Wie Jesus Christus verraten wurde – oder: Was wir heute feiern
Das Wichtigste in Kürze
- Was sich zwischen Palmsonntag und Gründonnerstag zugetragen haben mag, ist ein waschechter Krimi.
- Nicht nur die Römer, auch die eigenen Leute intrigierten gegen Jesus.
- Gleichzeitig wird er vom jüdischen Volk als Held gefeiert.
«Hosianna, gelobet sei, der da kommt im Namen des Herrn, der König von Israel!» So jubelt die Menge, als Jesus am Palmsonntag auf einem Esel nach Jerusalem kommt.
Das missfällt den römischen Herrschaften. Statthalter Pontius Pilatus kann einen «König von Israel» nicht dulden. Das ist direkte Konkurrenz aus der unterdrückten Minderheit der Juden. Doch es missfällt nicht nur ihm.
Missgunst bei den jüdischen Hohepriesstern
Ein Rabbi, der sich über alle anderen Rabbis erheben will? Jahwe, ihrem Gott, näher ist als alle? Näher gar als der Hohepriester?
Ein Wanderprediger, der Wunder vollbringt und die Massen hinter sich vereint? Der die Tempelkulte, mit denen sich gutes Geld verdienen lässt, verachtet – gar abschaffen will.
Das letzte Abendmahl
Seit dem Jahr 18 ist Kaiphas jüdischer Hohepriester von römischer Gnade. So lange hielt sich in Jerusalem bisher kaum einer an der Macht.
Geschickt sichert er seine Position durch Ansehen in der jüdischen Gemeinde und einer guten Beziehung zu Statthalter Pontius Pilatus. Beiden ist der Nazarener ein Dorn im Auge.
Jesus Christus erlaubt seinen Jüngern, am heiligen Tag des Sabbat Essen zu sammeln, wenn sie hungrig sind. Er vergibt Sündern und teilt seinen Tisch mit Frevlern. Das weckt besonders Kaiphas Misstrauen und Missgunst.
Judas, der Enttäuschte
Auch Judas war von Misstrauen zerfressen. Anders als die übrigen Apostel, stammt er nicht aus Galiläa, sondern aus Judäa. Er war wohl der einzige Intellektuelle unter den Gefolgsleuten von Jesus Christus.
Geizig sei er gewesen und machthungrig. Ein Dieb, bevor er zu den Aposteln stiess – weshalb Jesus gerade ihm die kleine Gemeinschafts-Kasse anvertraute.
Judas muss gehofft haben, Jesus würde die Juden endlich von der Herrschaft der Römer befreien. Ein jüdisches Reich auf Erden, hier, in Jerusalem. Nicht ein ungreifbares Himmelreich.
Er nennt Jesus «Rabbi», also Lehrer, niemals «Herr», wie das die übrigen Apostel tun. Die Jünger berichten von Spannungen zwischen Judas und Jesus.
Der Verrat an Jesus Christus
Am Mittwoch isst Jesus Christus zusammen mit seinen Jüngern bei Freunden.

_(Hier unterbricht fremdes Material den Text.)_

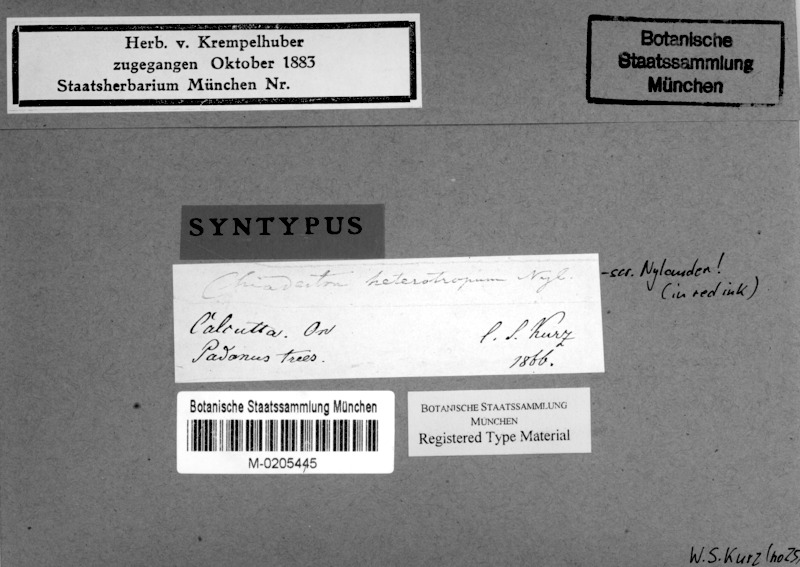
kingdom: Fungi
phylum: Ascomycota
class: Arthoniomycetes
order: Arthoniales
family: Roccellaceae
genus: Chiodecton
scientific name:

Danach salbt Maria Magdalena ihm mit einem wertvollen Öl den Kopf. Ohne es zu wissen, gibt sie Jesus die letzte Ölung. Judas allerdings sieht in dem Akt pure Verschwendung.
Warum verkauft Jesus das teure Öl nicht und spendet das Geld den Armen? Oder behält es für sich? Für den Freiheitskampf?
Judas beschliesst, dass er diesen Mann nicht weiter unterstützen will. Das jüdische Volk braucht einen Kämpfer, keinen Träumer.
Für dreissig Silberlinge verspricht er dem Hohepriester Kaiphas, ihm Jesus auszuliefern. Der Verrat muss bei Nacht geschehen.
Zu beliebt ist Jesus beim jüdischen Volk, als dass man ihn am hellichten Tage abführen könnte. Mit seinen Jüngern nimmt Jesus das letzte Abendmahl ein. Wäscht ihnen die Füsse, reicht Wein und Brot. Dann schleicht Judas sich davon.
Jesus und die verbliebenen Apostel ziehen sich für die Nacht in den Garten Gethsemane zurück.
Mitternacht ist vorüber, als Judas mit einer bewaffneten Kohorte den Olivenhain stürmt und Jesus durch einen Kuss verrät. Der Nazerener lässt sich ohne Widerstand abführen.
Lektüre zu Ostern
Jesus und Judas von Amos Oz. Eine gleichsam persönliche, wie kritische Betrachtung des israelischen Erfolgs-Autors. Jesus Christus – Die Biografie von Peter Seewald. Ein Reisebericht, der Bibel-Passagen mit historischen Fakten und aktuellen Gegebenheiten abgleicht.